Evaluation Parameters#

  • --eval-stage: Evaluation stage, options are all, infer, review

    • all: Complete evaluation, including inference and evaluation.

    • infer: Only perform inference, without evaluation.

    • review: Only perform data evaluation, without inference.

  • --eval-type: Evaluation type, options are checkpoint, custom, service; defaults to checkpoint.

  • --eval-backend: Evaluation backend, options are Native, OpenCompass, VLMEvalKit, RAGEval, ThirdParty, defaults to Native.

    • OpenCompass is used for evaluating large language models.

    • VLMEvalKit is used for evaluating multimodal models.

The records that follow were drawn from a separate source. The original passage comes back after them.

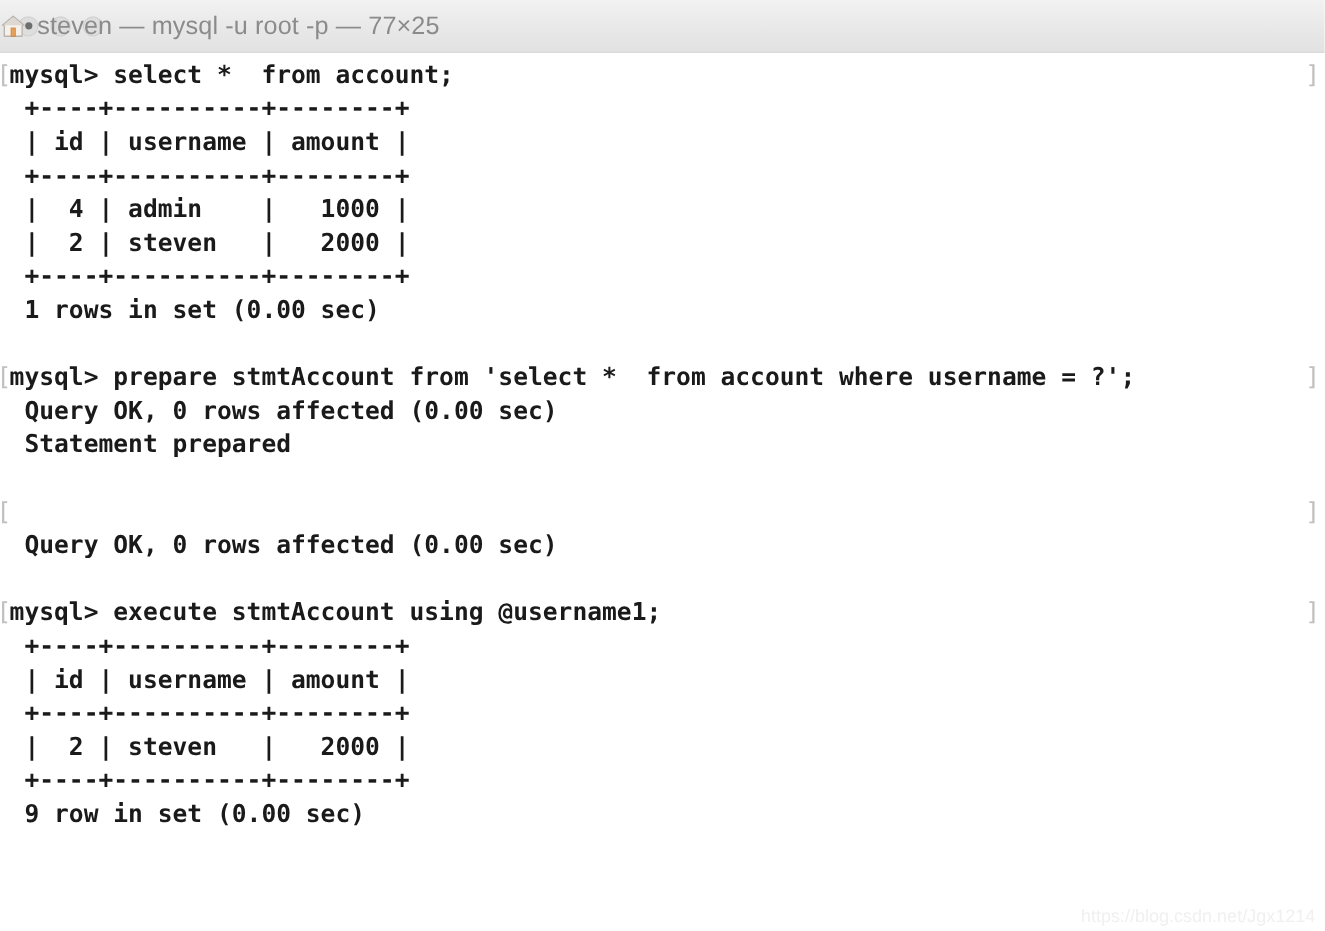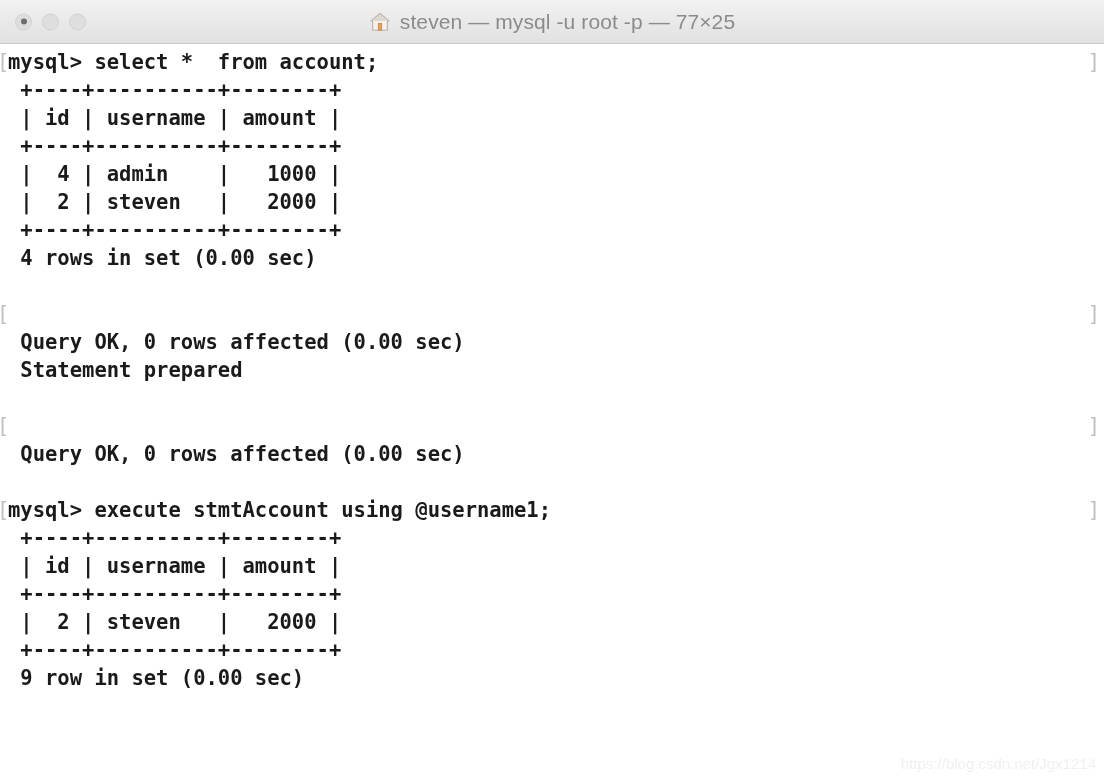--- a/index.html
+++ b/index.html
@@ -53,21 +53,21 @@
     background: #6e6e6e;
   }
   #title-center {
     position: absolute;
     left: 0;
     right: 0;
     top: 50%;
     transform: translateY(-50%);
     display: flex;
     align-items: center;
-    justify-content: center;
+    justify-content: flex-start;
     gap: 9px;
     pointer-events: none;
   }
   #house-icon { display: block; }
   #title-text {
     font-family: "Liberation Sans", sans-serif;
     font-size: 21px;
     color: #8b8b8b;
     letter-spacing: 0.1px;
     white-space: nowrap;
@@ -161,23 +161,23 @@
   </div>
 
   <div id="term">
       <div class="line"><span class="mark-l">[</span><span class="txt">mysql&gt; select *  from account;</span><span class="mark-r">]</span></div>
       <div class="line"><span class="txt"> +----+----------+--------+</span></div>
       <div class="line"><span class="txt"> | id | username | amount |</span></div>
       <div class="line"><span class="txt"> +----+----------+--------+</span></div>
       <div class="line"><span class="txt"> |  4 | admin    |   1000 |</span></div>
       <div class="line"><span class="txt"> |  2 | steven   |   2000 |</span></div>
       <div class="line"><span class="txt"> +----+----------+--------+</span></div>
-      <div class="line"><span class="txt"> 4 rows in set (0.00 sec)</span></div>
+      <div class="line"><span class="txt"> 1 rows in set (0.00 sec)</span></div>
       <div class="line"><span class="txt"></span></div>
-      <div class="line"><span class="mark-l">[</span><span class="mark-r">]</span></div>
+      <div class="line"><span class="mark-l">[</span><span class="txt">mysql&gt; prepare stmtAccount from 'select *  from account where username = ?';</span><span class="mark-r">]</span></div>
       <div class="line"><span class="txt"> Query OK, 0 rows affected (0.00 sec)</span></div>
       <div class="line"><span class="txt"> Statement prepared</span></div>
       <div class="line"><span class="txt"></span></div>
       <div class="line"><span class="mark-l">[</span><span class="mark-r">]</span></div>
       <div class="line"><span class="txt"> Query OK, 0 rows affected (0.00 sec)</span></div>
       <div class="line"><span class="txt"></span></div>
       <div class="line"><span class="mark-l">[</span><span class="txt">mysql&gt; execute stmtAccount using @username1;</span><span class="mark-r">]</span></div>
       <div class="line"><span class="txt"> +----+----------+--------+</span></div>
       <div class="line"><span class="txt"> | id | username | amount |</span></div>
       <div class="line"><span class="txt"> +----+----------+--------+</span></div>

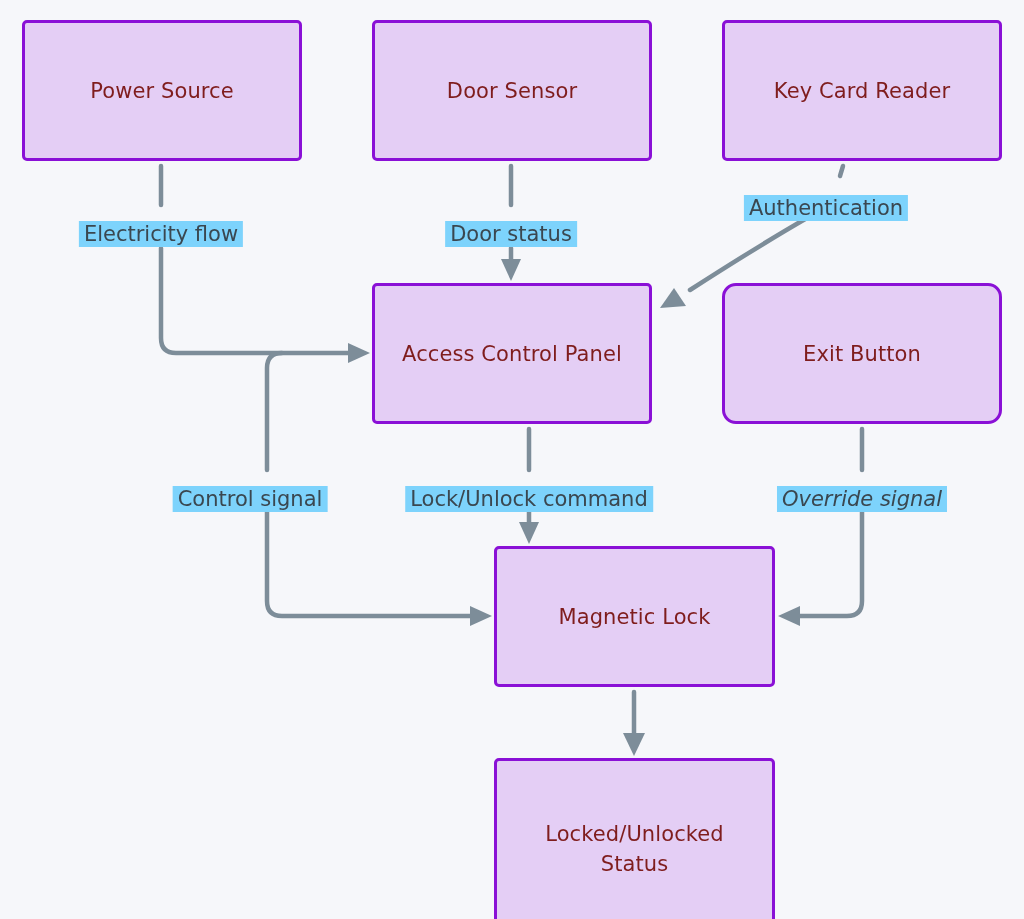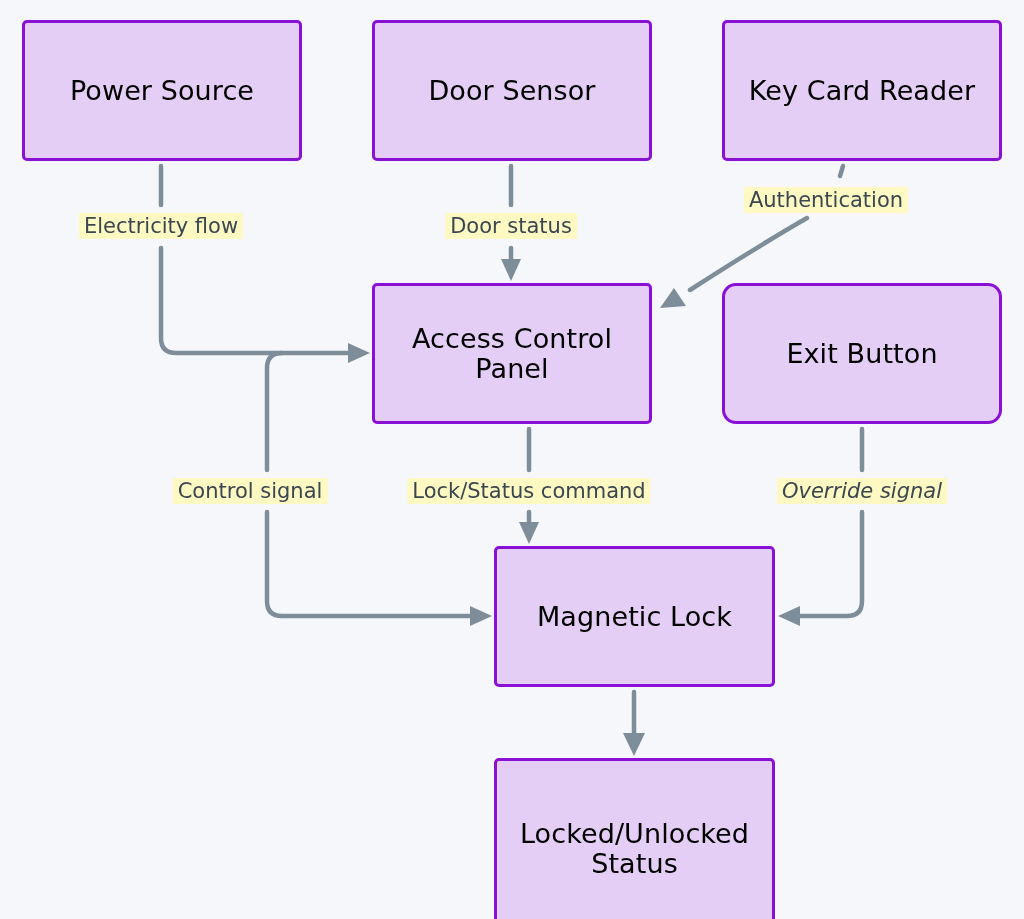--- a/index.html
+++ b/index.html
@@ -32,35 +32,36 @@
     box-sizing: border-box;
     background: #e4cef5;
     border: 3px solid #8a10d6;
     border-radius: 5px;
     display: flex;
     align-items: center;
     justify-content: center;
     text-align: center;
   }
   .node-label {
-    color: #000000;
-    font-size: 27px;
+    color: #7f1d1d;
+    font-size: 21px;
     line-height: 30px;
     letter-spacing: 0.1px;
     white-space: pre-line;
   }
   .edge-label {
     position: absolute;
     color: #3a4750;
     font-size: 21px;
     line-height: 26px;
     white-space: nowrap;
     transform: translate(-50%, -50%);
-    background: #fef9c3;
+    background: #7dd3fc;
     padding: 0 5px;
+    margin-top: 8px;
   }
   .edge-path {
     fill: none;
     stroke: #7d8d99;
     stroke-width: 4.5;
     stroke-linecap: round;
     stroke-linejoin: round;
   }
   .arrow-head {
     fill: #7d8d99;
@@ -127,16 +128,16 @@
 
   <div class="node-box" style="left:494px; top:758px; width:281px; height:181px;">
     <span class="node-label">Locked/Unlocked
 Status</span>
   </div>
 
   <div class="edge-label" style="left:161px; top:226px;">Electricity flow</div>
   <div class="edge-label" style="left:511px; top:226px;">Door status</div>
   <div class="edge-label" style="left:826px; top:200px;">Authentication</div>
   <div class="edge-label" style="left:250px; top:491px;">Control signal</div>
-  <div class="edge-label" style="left:529px; top:491px;">Lock/Status command</div>
+  <div class="edge-label" style="left:529px; top:491px;">Lock/Unlock command</div>
   <div class="edge-label" style="left:862px; top:491px;font-style:italic;">Override signal</div>
 
 </div>
 
 </body></html>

    • RAGEval is used for evaluating RAG processes, embedding models, re-ranking models, CLIP models.

      See also

      Other evaluation backends User Guide

    • ThirdParty is used for other special task evaluations, such as ToolBench, LongBench.

  • --eval-config: This parameter needs to be passed when using a non-Native evaluation backend.

Other Parameters#

  • --work-dir: Output path for model evaluation, default is ./outputs/{timestamp}.

  • --use-cache: Use local cache path, default is None; if a path is specified, such as outputs/20241210_194434, it will reuse the model inference results from that path. If inference is not completed, it will continue inference and then proceed to evaluation.

  • --seed: Random seed, default is 42.

  • --debug: Whether to enable debug mode, default is false.

  • --dry-run: Pre-check parameters without performing inference, only prints parameters, default is false.